Giuseppe Conte sembra in altre faccende affaccendato. Ieri è volato a Bruxelles da dove ha lanciato un piano alternativo alla «transizione militare» della Commissione von der Leyen. Invece di 500 miliardi per la ristrutturazione degli eserciti, 200 per l’automotive e 300 per le altre filiere. Viale Mazzini e Saxa Rubra sembrano lontanissime.

Ma la destra resta in attesa delle proposte delle opposizioni: «Vediamo che nomi portano, magari si trova un compromesso su qualcuno che piaccia a tutti: Avs, Cinque stelle e, da lontano, Pd».

Malumori legali

La strategia attendista di Giampaolo Rossi non piace a tutti. Il fatto che ancora non si proceda a distribuire le direzioni di Rainews, Raisport e, di conseguenza, parecchie direzioni di genere, inizia a innervosire diverse componenti della maggioranza. La speranza diffusa è che si decida presto se continuare a insistere su Agnes per la presidenza o trovare un’altra soluzione.

Qualcuno suggerisce che la nomina della pupilla di Gianni Letta nel board dell’autorità Ebu possa essere indicativa di qualche sviluppo – o magari addirittura della sostituzione in corsa della consigliera d’area azzurra – per trovare un nuovo accordo a gennaio. Ma al momento un’evoluzione in questa direzione appare più un auspicio che una possibilità reale.

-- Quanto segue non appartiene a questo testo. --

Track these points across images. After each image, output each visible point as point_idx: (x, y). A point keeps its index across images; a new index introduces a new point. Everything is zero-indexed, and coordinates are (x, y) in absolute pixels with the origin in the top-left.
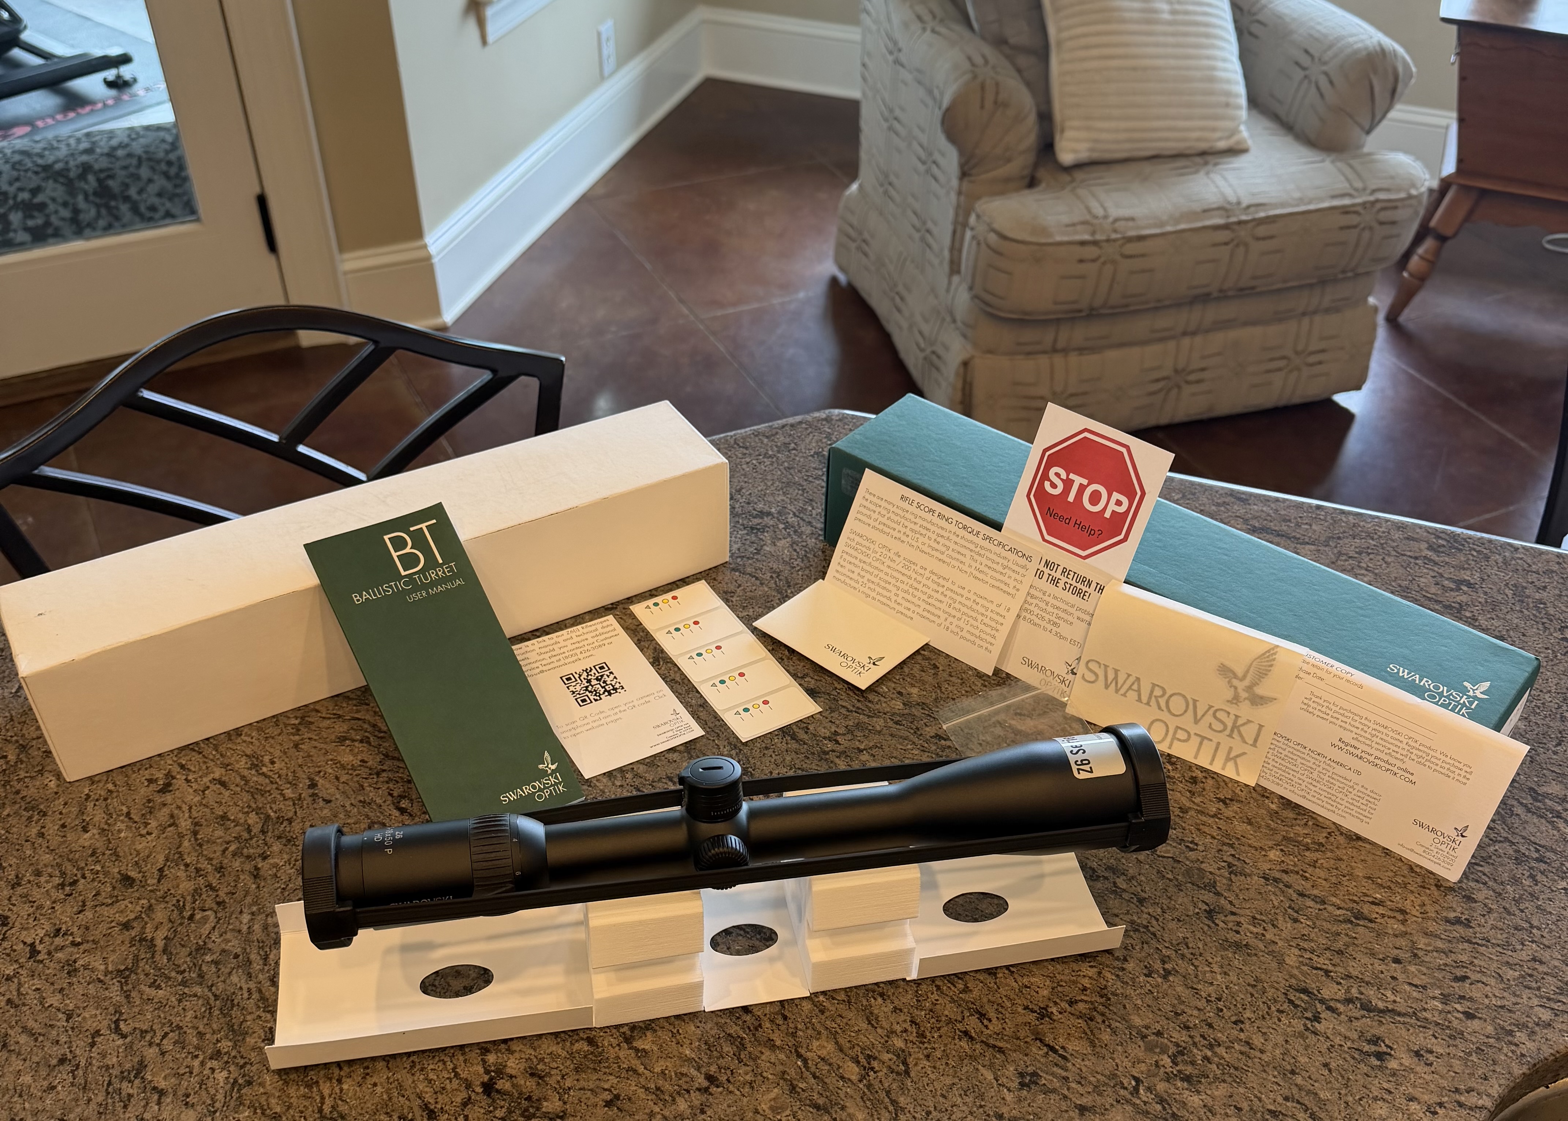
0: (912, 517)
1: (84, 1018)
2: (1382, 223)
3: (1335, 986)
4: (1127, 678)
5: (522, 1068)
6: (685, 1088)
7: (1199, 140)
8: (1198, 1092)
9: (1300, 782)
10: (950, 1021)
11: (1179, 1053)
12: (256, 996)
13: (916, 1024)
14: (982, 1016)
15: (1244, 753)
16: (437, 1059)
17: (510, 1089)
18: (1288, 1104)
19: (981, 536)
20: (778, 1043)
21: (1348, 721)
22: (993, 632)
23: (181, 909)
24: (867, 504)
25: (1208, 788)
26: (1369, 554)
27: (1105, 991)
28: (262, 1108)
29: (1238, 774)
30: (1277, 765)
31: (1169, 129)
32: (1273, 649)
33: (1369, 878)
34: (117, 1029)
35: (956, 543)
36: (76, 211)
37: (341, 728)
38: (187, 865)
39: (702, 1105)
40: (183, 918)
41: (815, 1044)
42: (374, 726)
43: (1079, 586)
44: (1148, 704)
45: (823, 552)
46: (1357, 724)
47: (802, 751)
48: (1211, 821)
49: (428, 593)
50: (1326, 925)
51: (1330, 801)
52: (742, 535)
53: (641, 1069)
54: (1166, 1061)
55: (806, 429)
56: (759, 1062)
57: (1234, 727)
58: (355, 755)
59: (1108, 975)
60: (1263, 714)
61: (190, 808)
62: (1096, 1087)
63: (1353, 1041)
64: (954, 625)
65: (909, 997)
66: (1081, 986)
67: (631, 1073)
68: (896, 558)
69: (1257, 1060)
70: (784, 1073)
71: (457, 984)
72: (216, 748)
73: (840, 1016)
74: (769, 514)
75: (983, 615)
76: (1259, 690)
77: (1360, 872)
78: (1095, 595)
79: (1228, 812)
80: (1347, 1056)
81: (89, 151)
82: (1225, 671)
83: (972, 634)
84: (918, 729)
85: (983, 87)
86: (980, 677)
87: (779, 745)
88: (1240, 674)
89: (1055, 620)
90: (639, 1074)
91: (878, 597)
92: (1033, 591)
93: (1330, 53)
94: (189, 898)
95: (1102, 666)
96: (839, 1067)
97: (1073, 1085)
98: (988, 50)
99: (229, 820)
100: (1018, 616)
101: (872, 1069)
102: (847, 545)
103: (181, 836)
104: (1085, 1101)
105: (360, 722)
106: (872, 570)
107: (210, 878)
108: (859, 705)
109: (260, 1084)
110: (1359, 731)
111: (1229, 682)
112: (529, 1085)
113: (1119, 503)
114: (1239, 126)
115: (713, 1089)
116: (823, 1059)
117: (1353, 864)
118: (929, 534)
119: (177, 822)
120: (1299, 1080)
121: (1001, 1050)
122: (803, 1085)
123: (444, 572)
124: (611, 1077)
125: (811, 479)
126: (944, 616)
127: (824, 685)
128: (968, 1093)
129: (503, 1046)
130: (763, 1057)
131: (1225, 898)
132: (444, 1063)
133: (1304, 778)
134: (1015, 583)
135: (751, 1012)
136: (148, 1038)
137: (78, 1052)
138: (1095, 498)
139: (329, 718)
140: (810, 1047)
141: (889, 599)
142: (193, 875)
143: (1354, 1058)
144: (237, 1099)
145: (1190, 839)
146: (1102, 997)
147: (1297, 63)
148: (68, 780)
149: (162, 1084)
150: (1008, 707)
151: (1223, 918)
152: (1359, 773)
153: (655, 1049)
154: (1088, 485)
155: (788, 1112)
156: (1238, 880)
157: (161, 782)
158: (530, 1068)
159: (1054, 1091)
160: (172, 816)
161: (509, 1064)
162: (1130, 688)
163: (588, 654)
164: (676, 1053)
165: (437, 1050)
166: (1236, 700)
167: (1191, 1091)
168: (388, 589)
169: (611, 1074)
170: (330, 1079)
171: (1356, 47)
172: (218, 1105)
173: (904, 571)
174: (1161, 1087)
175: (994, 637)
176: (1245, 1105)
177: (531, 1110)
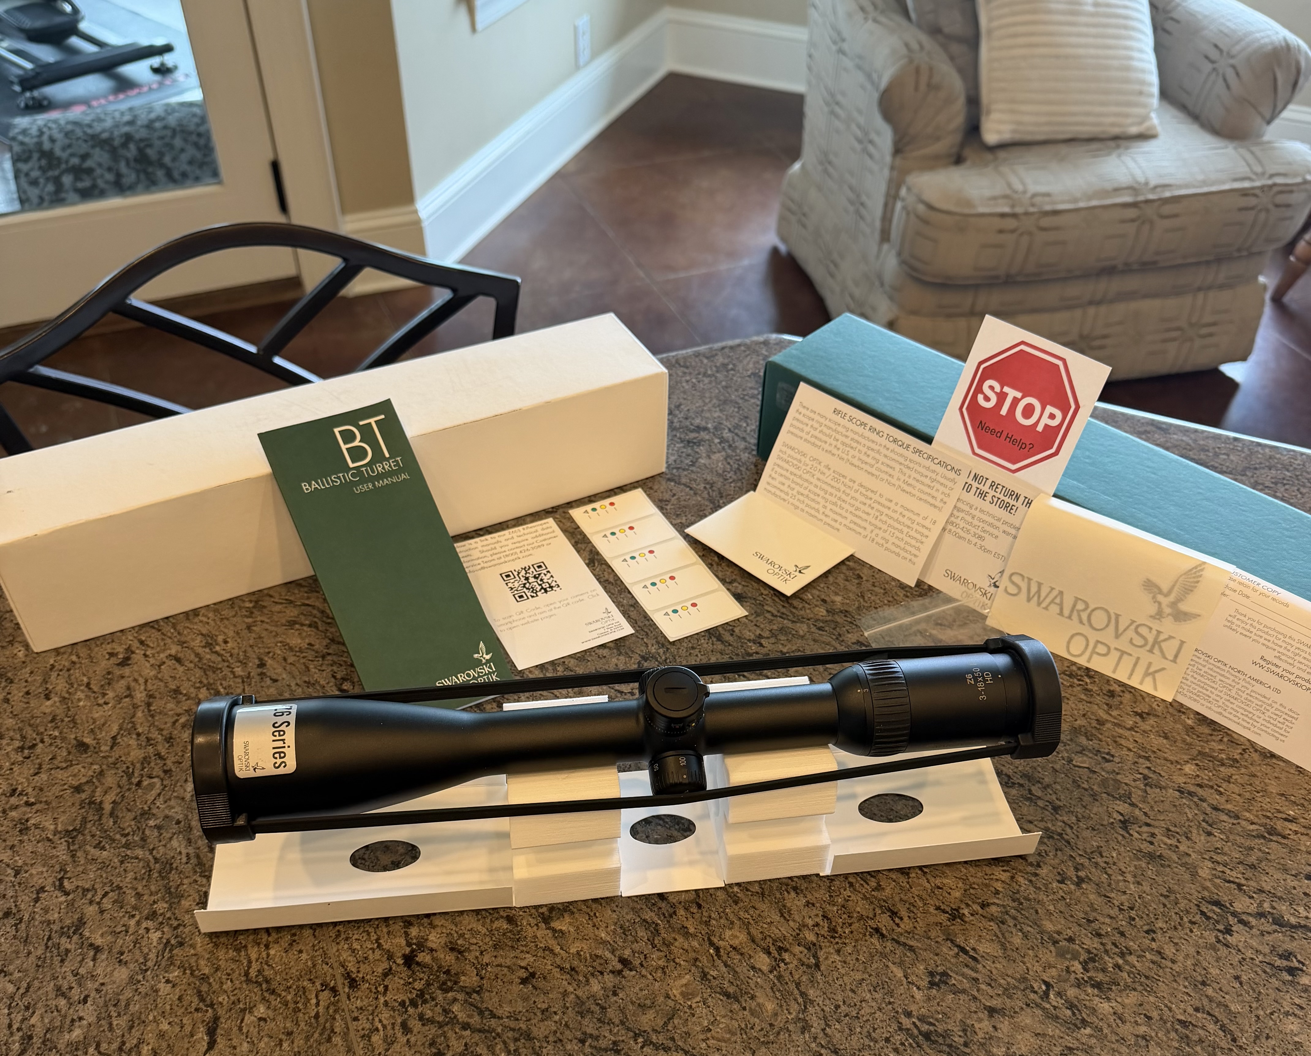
0: (843, 431)
1: (31, 875)
2: (1277, 206)
3: (1247, 899)
4: (1050, 592)
5: (443, 942)
6: (599, 969)
7: (1113, 125)
8: (1108, 999)
9: (1218, 698)
10: (861, 918)
11: (1092, 959)
12: (193, 861)
13: (828, 919)
14: (894, 914)
15: (1163, 669)
16: (362, 929)
17: (430, 962)
18: (1199, 1015)
19: (911, 449)
20: (692, 930)
21: (1272, 639)
22: (918, 545)
23: (130, 776)
24: (801, 417)
25: (1125, 702)
26: (1285, 485)
27: (1018, 896)
28: (191, 968)
29: (1156, 689)
30: (1196, 681)
31: (1088, 114)
32: (1200, 565)
33: (1283, 795)
34: (61, 887)
35: (886, 456)
36: (119, 176)
37: (292, 613)
38: (138, 735)
39: (614, 987)
40: (131, 783)
41: (728, 933)
42: (323, 612)
43: (1007, 499)
44: (1070, 617)
45: (756, 466)
46: (1280, 643)
47: (727, 652)
48: (1127, 733)
49: (374, 485)
50: (1239, 840)
51: (1246, 718)
52: (679, 448)
53: (557, 949)
54: (1077, 967)
55: (745, 351)
56: (673, 948)
57: (1156, 642)
58: (303, 639)
59: (1021, 880)
60: (1185, 630)
61: (146, 681)
62: (1006, 989)
63: (1265, 955)
64: (880, 536)
65: (822, 892)
66: (993, 889)
67: (547, 952)
68: (826, 471)
69: (1169, 970)
70: (696, 960)
71: (386, 859)
72: (174, 626)
73: (754, 907)
74: (705, 429)
75: (909, 527)
76: (1183, 607)
77: (1273, 789)
78: (1022, 509)
79: (1145, 726)
80: (1258, 969)
81: (131, 123)
82: (1150, 586)
83: (898, 546)
84: (840, 635)
85: (917, 71)
86: (903, 588)
87: (705, 646)
88: (1165, 588)
89: (980, 533)
90: (555, 954)
91: (807, 509)
92: (960, 505)
93: (1238, 48)
94: (138, 766)
95: (1026, 580)
96: (750, 957)
97: (983, 987)
98: (924, 38)
99: (181, 693)
100: (944, 529)
101: (783, 960)
102: (779, 458)
103: (135, 707)
104: (995, 1003)
105: (310, 608)
106: (801, 482)
107: (160, 748)
108: (784, 610)
109: (191, 946)
110: (1281, 650)
111: (1154, 597)
112: (448, 959)
113: (1052, 416)
114: (1149, 113)
115: (626, 973)
116: (734, 948)
117: (1267, 781)
118: (860, 447)
119: (133, 693)
120: (1210, 991)
121: (911, 949)
122: (714, 973)
123: (390, 466)
124: (527, 956)
125: (746, 397)
126: (870, 528)
127: (751, 591)
128: (878, 989)
129: (425, 920)
130: (677, 944)
131: (1140, 809)
132: (369, 934)
133: (1221, 694)
134: (943, 496)
135: (666, 899)
136: (89, 896)
137: (22, 907)
138: (1028, 411)
139: (282, 603)
140: (723, 937)
141: (818, 511)
142: (144, 744)
143: (1265, 972)
144: (168, 958)
145: (1107, 751)
146: (1014, 901)
147: (1207, 57)
148: (36, 651)
149: (99, 941)
150: (929, 617)
151: (1138, 829)
152: (1278, 691)
153: (572, 930)
154: (1023, 398)
155: (698, 999)
156: (1154, 793)
157: (121, 656)
158: (451, 942)
159: (964, 991)
160: (128, 688)
161: (431, 937)
162: (1052, 601)
163: (527, 553)
164: (592, 935)
165: (363, 921)
166: (1159, 615)
167: (1101, 998)
168: (335, 480)
169: (528, 953)
170: (259, 944)
171: (1262, 42)
172: (150, 964)
173: (833, 483)
174: (1072, 992)
175: (918, 549)
176: (1155, 1014)
177: (449, 984)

Intanto, in attesa di indicazioni politiche, al settimo piano sono occupati con questioni più pratiche. Non è infatti piaciuta la gestione dell’ultima puntata di Report sulla vicenda Boccia. Stavolta, al centro delle polemiche della destra, non c’è il lavoro giornalistico degli inviati di Sigfrido Ranucci ma quello degli uffici legali. Prima della messa in onda ci sarebbe stata una consultazione con Francesco Spadafora, dominus degli avvocati Rai, per capire se fosse il caso di mandare in onda la discussione con sua moglie che Gennaro Sangiuliano, in diretta, aveva fatto ascoltare a Maria Rosaria Boccia. Per l’ufficio legale niente da segnalare, ma già lunedì l’azienda si è vista investita da una serie di diffide, con il risultato che il servizio sul web è stato depurato dall’audio, sostituito da una sintesi.

Certo, c’è anche la responsabilità del direttore degli Approfondimenti Paolo Corsini, ma il malumore dei dirigenti attualmente grava su Spadafora. «Due indizi sono una coincidenza, tre fanno una prova» è il ragionamento che circola al settimo piano. Report è stata soltanto la goccia che ha fatto traboccare il vaso, prima c’è stata l’attenzione di Antonio Ricci e di Striscia la notizia sui pacchi di Stefano De Martino, accusato di condurre una trasmissione drogata di premi generosi, e la querelle su Sanremo, per cui il Tar della Liguria ha deciso la messa a gara del marchio. Tutte sconfitte o mancate tutele preventive da imputare proprio a Spadafora, a cui adesso viene chiesto conto della propria attività. Non ancora un avviso di sfratto, ma di certo un marcatura a uomo.